PAGE TEXT:
- - -
The goal is to show that $\mathcal E$ is an equivalence relation on $M$.

For convenience of notation, for $a,b\in M$ we'll write $ab\;$to mean $a{\,*\,}b$.

Let the identity element of $M$ be denoted by $1$.

First we show that $\mathcal E$ is reflexive.

    Let $a\in M$.

    Then $ua=au$ holds using $u=1$, hence $a{\;\mathcal E\,}a$.

It follows that $\mathcal E$ is reflexive.

Next we show that $\mathcal E$ is symmetric.

    Let $a,b\in M$ and suppose $a{\;\mathcal E\,}b$.

    Let $u\in M^\times$ be such that $ua=bu$.

    Let $u'\in M^{\times}$ be such that $uu'=1=u'u$.

    Then we get $$ u'b = (u'b)(uu') = u'(bu)u' = u'(ua)u' = (u'u)(au') = au' $$ hence $b{\;\mathcal E\,}a$.

It follows that $\mathcal E$ is symmetric.

Finally we show that $\mathcal E$ is transitive.

    Let $a,b,c\in M$ and suppose $a{\;\mathcal E\,}b$ and $b{\;\mathcal E\,}c$.
- - -
DATA SEGMENT:
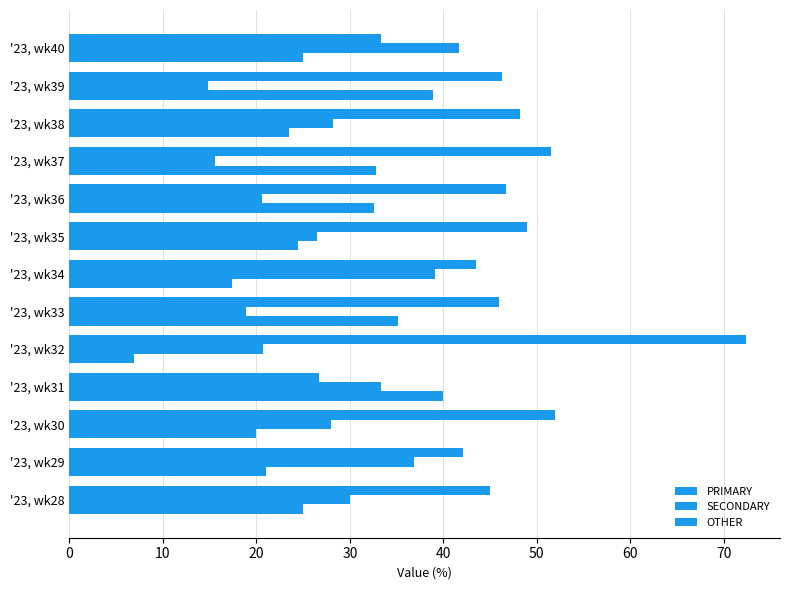

Count the number of data series in this chart.

3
- - -
WRITTEN TASK: Please transcribe the proof from "It follows that $\mathcal E$ is reflexive." to "such that $ua=bu$.". The data after the proof is separate material.

EXERCISE ANSWER:
It follows that $\mathcal E$ is reflexive.

Next we show that $\mathcal E$ is symmetric.

    Let $a,b\in M$ and suppose $a{\;\mathcal E\,}b$.

    Let $u\in M^\times$ be such that $ua=bu$.